- Exercise data:
________________________

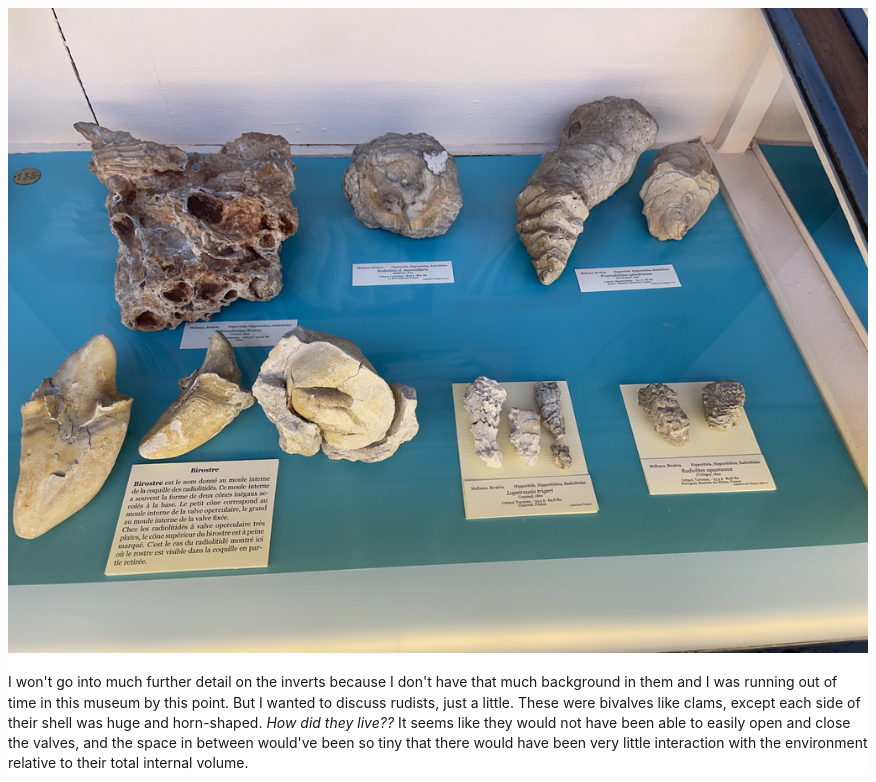 ![rudists](/assets/images/posts/rudists.jpeg)

I won't go into much further detail on the inverts because I don't have that much background in them and I was running out of time in this museum by this point. But I wanted to discuss rudists, just a little. These were bivalves like clams, except each side of their shell was huge and horn-shaped. *How did they live??* It seems like they would not have been able to easily open and close the valves, and the space in between would've been so tiny that there would have been very little interaction with the environment relative to their total internal volume.

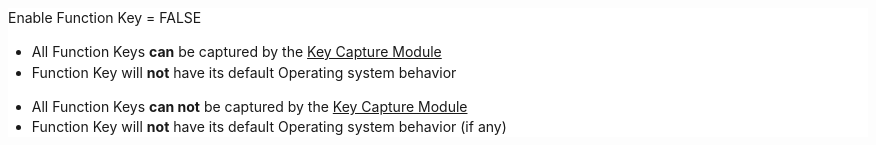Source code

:   <tr>
    <th>Enable Function Key = FALSE</th>
    <td valign="top">
      <ul>
        <li>All Function Keys <b>can</b> be captured by the <a href="../rhoelements/keycapture">Key Capture Module</a>
        <li>Function Key will <b>not</b> have its default Operating system behavior
      </ul>
    </td>
    <td valign="top">
      <ul>
        <li>All Function Keys <b>can not</b> be captured by the <a href="../rhoelements/keycapture">Key Capture Module</a>
        <li>Function Key will <b>not</b> have its default Operating system behavior (if any)</li>
      </ul>
    </td>
  </tr>
</table>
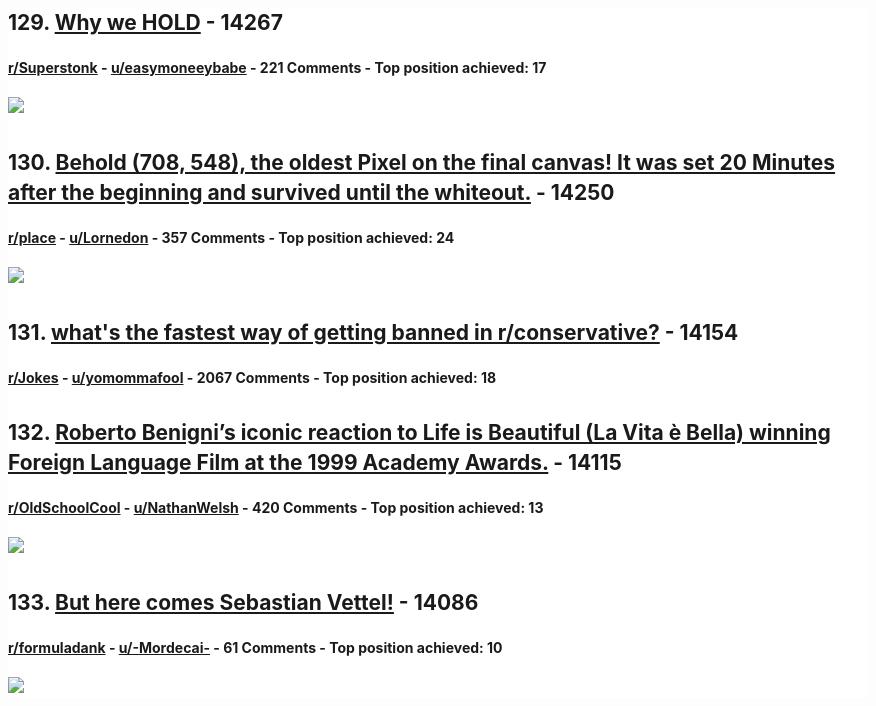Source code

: ## 129. [Why we HOLD](http://reddit.com/r/Superstonk/comments/tzc73j/why_we_hold/) - 14267
#### [r/Superstonk](http://reddit.com/r/Superstonk) - [u/easymoneeybabe](http://reddit.com/u/easymoneeybabe) - 221 Comments - Top position achieved: 17

<a href="https://i.redd.it/mhzy8el64ds81.jpg"><img src="https://b.thumbs.redditmedia.com/cFk8sjDQXtWN4sK0qIe7qeE_R_x_LxLafkoqfbG3c7M.jpg"></img></a>

## 130. [Behold (708, 548), the oldest Pixel on the final canvas! It was set 20 Minutes after the beginning and survived until the whiteout.](http://reddit.com/r/place/comments/tzdho4/behold_708_548_the_oldest_pixel_on_the_final/) - 14250
#### [r/place](http://reddit.com/r/place) - [u/Lornedon](http://reddit.com/u/Lornedon) - 357 Comments - Top position achieved: 24

<a href="https://i.imgur.com/HG5kqjn.png"><img src="https://b.thumbs.redditmedia.com/Xt5w02Msp18jv3cvpg0h-vG05RD25boY17itePMdrGU.jpg"></img></a>

## 131. [what's the fastest way of getting banned in r/conservative?](http://reddit.com/r/Jokes/comments/tz7xmf/whats_the_fastest_way_of_getting_banned_in/) - 14154
#### [r/Jokes](http://reddit.com/r/Jokes) - [u/yomommafool](http://reddit.com/u/yomommafool) - 2067 Comments - Top position achieved: 18

## 132. [Roberto Benigni’s iconic reaction to Life is Beautiful (La Vita è Bella) winning Foreign Language Film at the 1999 Academy Awards.](http://reddit.com/r/OldSchoolCool/comments/tz1kf3/roberto_benignis_iconic_reaction_to_life_is/) - 14115
#### [r/OldSchoolCool](http://reddit.com/r/OldSchoolCool) - [u/NathanWelsh](http://reddit.com/u/NathanWelsh) - 420 Comments - Top position achieved: 13

<a href="https://v.redd.it/59gfq71ukas81"><img src="https://b.thumbs.redditmedia.com/riq27ARpFW_eTOsc3l-M8jhIR6SeBCCNIRl8xK-kB-g.jpg"></img></a>

## 133. [But here comes Sebastian Vettel!](http://reddit.com/r/formuladank/comments/tyzt8l/but_here_comes_sebastian_vettel/) - 14086
#### [r/formuladank](http://reddit.com/r/formuladank) - [u/-Mordecai-](http://reddit.com/u/-Mordecai-) - 61 Comments - Top position achieved: 10

<a href="https://i.redd.it/m3c5grvrz9s81.png"><img src="https://b.thumbs.redditmedia.com/Tx6VM-BAQiR6AreK09MqAYuz34SktIWm2Z2SuTvxIBk.jpg"></img></a>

________________________

- Problem to work on: Find how many of the lines above have the word "Module" in them. State only that number.

- Problem solution: 2